## THE PROBLEM
Pull out every line in the records that contains the word "bowel", copying each one in full.
^^^^^^^^^^^^^^^^
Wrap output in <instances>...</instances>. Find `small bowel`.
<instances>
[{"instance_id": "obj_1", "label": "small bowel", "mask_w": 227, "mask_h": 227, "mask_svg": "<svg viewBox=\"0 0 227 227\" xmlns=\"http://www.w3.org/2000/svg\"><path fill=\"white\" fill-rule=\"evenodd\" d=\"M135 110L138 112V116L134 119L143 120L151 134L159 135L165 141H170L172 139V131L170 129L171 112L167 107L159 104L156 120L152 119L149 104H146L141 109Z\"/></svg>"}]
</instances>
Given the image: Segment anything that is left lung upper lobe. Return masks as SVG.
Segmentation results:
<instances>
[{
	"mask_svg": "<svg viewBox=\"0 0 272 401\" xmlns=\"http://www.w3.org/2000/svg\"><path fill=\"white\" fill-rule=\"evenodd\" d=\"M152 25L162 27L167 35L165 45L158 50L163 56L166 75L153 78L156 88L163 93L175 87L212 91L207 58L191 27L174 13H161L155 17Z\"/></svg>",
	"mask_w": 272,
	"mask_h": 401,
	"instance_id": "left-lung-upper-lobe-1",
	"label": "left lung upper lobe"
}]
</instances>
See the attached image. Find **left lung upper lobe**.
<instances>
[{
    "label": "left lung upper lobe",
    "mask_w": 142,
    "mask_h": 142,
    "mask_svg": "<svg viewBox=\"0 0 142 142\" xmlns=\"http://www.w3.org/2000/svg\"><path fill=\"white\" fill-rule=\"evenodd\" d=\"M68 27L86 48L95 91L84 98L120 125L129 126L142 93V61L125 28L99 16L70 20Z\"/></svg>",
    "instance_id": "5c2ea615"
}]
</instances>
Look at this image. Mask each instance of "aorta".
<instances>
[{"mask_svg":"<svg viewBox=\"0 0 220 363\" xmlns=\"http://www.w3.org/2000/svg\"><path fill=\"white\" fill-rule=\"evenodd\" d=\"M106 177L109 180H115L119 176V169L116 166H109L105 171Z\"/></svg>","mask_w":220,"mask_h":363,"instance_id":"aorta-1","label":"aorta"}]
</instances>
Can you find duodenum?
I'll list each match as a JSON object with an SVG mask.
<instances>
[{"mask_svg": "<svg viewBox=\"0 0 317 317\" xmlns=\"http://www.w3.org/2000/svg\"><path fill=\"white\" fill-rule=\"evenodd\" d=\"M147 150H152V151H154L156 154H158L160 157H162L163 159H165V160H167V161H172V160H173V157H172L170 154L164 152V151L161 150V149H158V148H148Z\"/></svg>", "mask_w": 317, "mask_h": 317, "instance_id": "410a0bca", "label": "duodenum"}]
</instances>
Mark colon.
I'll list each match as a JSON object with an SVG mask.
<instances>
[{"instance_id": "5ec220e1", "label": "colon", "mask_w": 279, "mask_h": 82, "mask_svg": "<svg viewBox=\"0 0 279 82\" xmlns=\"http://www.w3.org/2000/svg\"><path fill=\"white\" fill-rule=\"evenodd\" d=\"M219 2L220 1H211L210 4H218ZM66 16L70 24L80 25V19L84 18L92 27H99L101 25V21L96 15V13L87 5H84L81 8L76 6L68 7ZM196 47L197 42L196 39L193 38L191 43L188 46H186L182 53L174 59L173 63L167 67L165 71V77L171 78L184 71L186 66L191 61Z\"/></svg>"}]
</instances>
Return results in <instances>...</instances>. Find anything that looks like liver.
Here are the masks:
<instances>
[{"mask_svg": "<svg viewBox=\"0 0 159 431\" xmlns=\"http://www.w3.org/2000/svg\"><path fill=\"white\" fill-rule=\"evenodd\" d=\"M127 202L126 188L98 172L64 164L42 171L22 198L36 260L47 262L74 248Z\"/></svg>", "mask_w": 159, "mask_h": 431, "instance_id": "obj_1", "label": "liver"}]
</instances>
^^^^^^^^^^^^^^^^
## RESULT OF THE EXERCISE
Wrap output in <instances>...</instances>. Find `small bowel`.
[{"instance_id": "obj_1", "label": "small bowel", "mask_w": 227, "mask_h": 227, "mask_svg": "<svg viewBox=\"0 0 227 227\" xmlns=\"http://www.w3.org/2000/svg\"><path fill=\"white\" fill-rule=\"evenodd\" d=\"M135 110L138 112V116L134 119L143 120L151 134L159 135L165 141H170L172 139V131L170 129L171 112L167 107L159 104L156 120L152 119L149 104H146L141 109Z\"/></svg>"}]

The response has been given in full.